(DUFNSW; Ba2/BB+: Stable)
- Moody's has adj. gross leverage around 4.0x vs. rating threshold of 3.0-4.0x.
- company reported net 2.1x vs. target 1.5-2.0x (pre-IFRS/leases)
- Notes no issue on cash generation and expects CHF300m/yr after dividends
- This is NOT a rising star - it has reaffirmed last week it has no interest in IG rating (i.e. taking leverage towards 1.5x)
- co's capital allocation used to be 1/3 to each of capex, dividends & deleveraging. But now it is in target it is sending excess to equity holders (in FY24 72% of E-FCF).
- 1/2 exposed to EMEA, 1/3 exposure to US.

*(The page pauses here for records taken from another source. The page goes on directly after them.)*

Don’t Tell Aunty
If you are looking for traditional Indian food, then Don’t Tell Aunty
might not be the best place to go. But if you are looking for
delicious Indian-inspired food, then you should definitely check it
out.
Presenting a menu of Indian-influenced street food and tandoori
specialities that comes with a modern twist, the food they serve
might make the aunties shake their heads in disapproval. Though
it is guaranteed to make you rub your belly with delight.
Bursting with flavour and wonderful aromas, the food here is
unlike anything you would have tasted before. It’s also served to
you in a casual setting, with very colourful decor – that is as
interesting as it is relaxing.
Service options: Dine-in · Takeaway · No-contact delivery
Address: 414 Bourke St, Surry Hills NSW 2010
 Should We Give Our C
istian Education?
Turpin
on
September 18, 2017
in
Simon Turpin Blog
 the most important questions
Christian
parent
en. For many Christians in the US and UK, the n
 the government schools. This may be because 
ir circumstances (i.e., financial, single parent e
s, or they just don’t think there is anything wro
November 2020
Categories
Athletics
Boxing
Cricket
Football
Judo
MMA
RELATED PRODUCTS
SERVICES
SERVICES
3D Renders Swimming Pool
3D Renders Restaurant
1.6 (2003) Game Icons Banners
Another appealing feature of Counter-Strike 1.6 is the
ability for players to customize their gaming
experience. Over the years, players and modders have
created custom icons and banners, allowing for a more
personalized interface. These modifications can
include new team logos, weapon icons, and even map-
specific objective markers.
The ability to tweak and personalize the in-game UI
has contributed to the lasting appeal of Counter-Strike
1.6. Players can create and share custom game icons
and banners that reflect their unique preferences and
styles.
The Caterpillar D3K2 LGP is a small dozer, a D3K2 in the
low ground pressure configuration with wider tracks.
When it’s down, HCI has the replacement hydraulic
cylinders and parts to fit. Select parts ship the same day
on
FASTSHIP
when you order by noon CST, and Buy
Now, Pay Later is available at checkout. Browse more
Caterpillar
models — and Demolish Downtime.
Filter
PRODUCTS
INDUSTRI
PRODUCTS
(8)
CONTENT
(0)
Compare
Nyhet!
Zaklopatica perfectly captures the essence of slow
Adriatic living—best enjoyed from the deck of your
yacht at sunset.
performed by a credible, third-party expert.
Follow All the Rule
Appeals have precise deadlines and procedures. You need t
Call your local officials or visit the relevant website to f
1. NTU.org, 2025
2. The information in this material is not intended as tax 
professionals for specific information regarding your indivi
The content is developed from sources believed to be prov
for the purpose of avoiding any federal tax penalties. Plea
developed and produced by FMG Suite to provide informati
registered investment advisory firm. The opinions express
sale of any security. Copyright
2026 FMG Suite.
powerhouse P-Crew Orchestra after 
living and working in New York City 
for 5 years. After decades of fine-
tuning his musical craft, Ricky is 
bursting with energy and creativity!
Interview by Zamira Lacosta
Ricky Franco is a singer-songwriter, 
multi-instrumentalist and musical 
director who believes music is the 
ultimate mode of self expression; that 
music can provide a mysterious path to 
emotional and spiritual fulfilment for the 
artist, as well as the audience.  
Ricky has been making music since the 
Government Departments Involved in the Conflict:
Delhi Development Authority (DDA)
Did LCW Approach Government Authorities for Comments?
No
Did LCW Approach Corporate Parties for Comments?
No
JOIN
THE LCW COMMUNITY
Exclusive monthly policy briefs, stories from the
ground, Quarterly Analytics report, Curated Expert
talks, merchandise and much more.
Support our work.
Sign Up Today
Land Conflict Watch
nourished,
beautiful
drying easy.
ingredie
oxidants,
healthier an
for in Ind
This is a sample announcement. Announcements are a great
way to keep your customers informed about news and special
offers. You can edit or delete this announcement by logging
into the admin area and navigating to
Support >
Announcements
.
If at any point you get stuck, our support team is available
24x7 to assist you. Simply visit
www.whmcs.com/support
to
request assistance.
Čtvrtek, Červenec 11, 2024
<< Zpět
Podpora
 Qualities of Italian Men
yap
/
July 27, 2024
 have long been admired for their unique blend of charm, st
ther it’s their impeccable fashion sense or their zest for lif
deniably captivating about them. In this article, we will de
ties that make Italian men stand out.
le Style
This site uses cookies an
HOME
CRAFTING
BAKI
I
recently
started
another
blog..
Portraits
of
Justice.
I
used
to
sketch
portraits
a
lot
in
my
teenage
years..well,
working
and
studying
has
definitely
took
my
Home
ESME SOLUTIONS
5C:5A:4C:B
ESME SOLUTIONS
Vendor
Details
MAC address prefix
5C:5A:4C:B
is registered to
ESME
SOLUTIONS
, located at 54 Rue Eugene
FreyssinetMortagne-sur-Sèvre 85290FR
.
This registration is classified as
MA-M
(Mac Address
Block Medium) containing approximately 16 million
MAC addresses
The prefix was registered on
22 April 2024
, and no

- Latter is facing travel weakness (Avolta + US airlines reporting this)
- Group seems to be doing fine with +6% organic growth (net +9.5%) in first 2 months of this year
- Keep in mind some airlines are reporting deterioration into March
- FY25 Guidance is the medium-term target (+5-7%, with +20-40bp EBITDA expansion)
We don't expect supply; front maturity includes the CHF300 senior and CHF500m convertible both due in '26 - unclear if it will refi in CHF. Levels are tad un-interesting outside the shortest 27s (at OAS+130/3.5%) with flat rotations into Air-France and pick-up into Carnival 30s and Finnair 29s.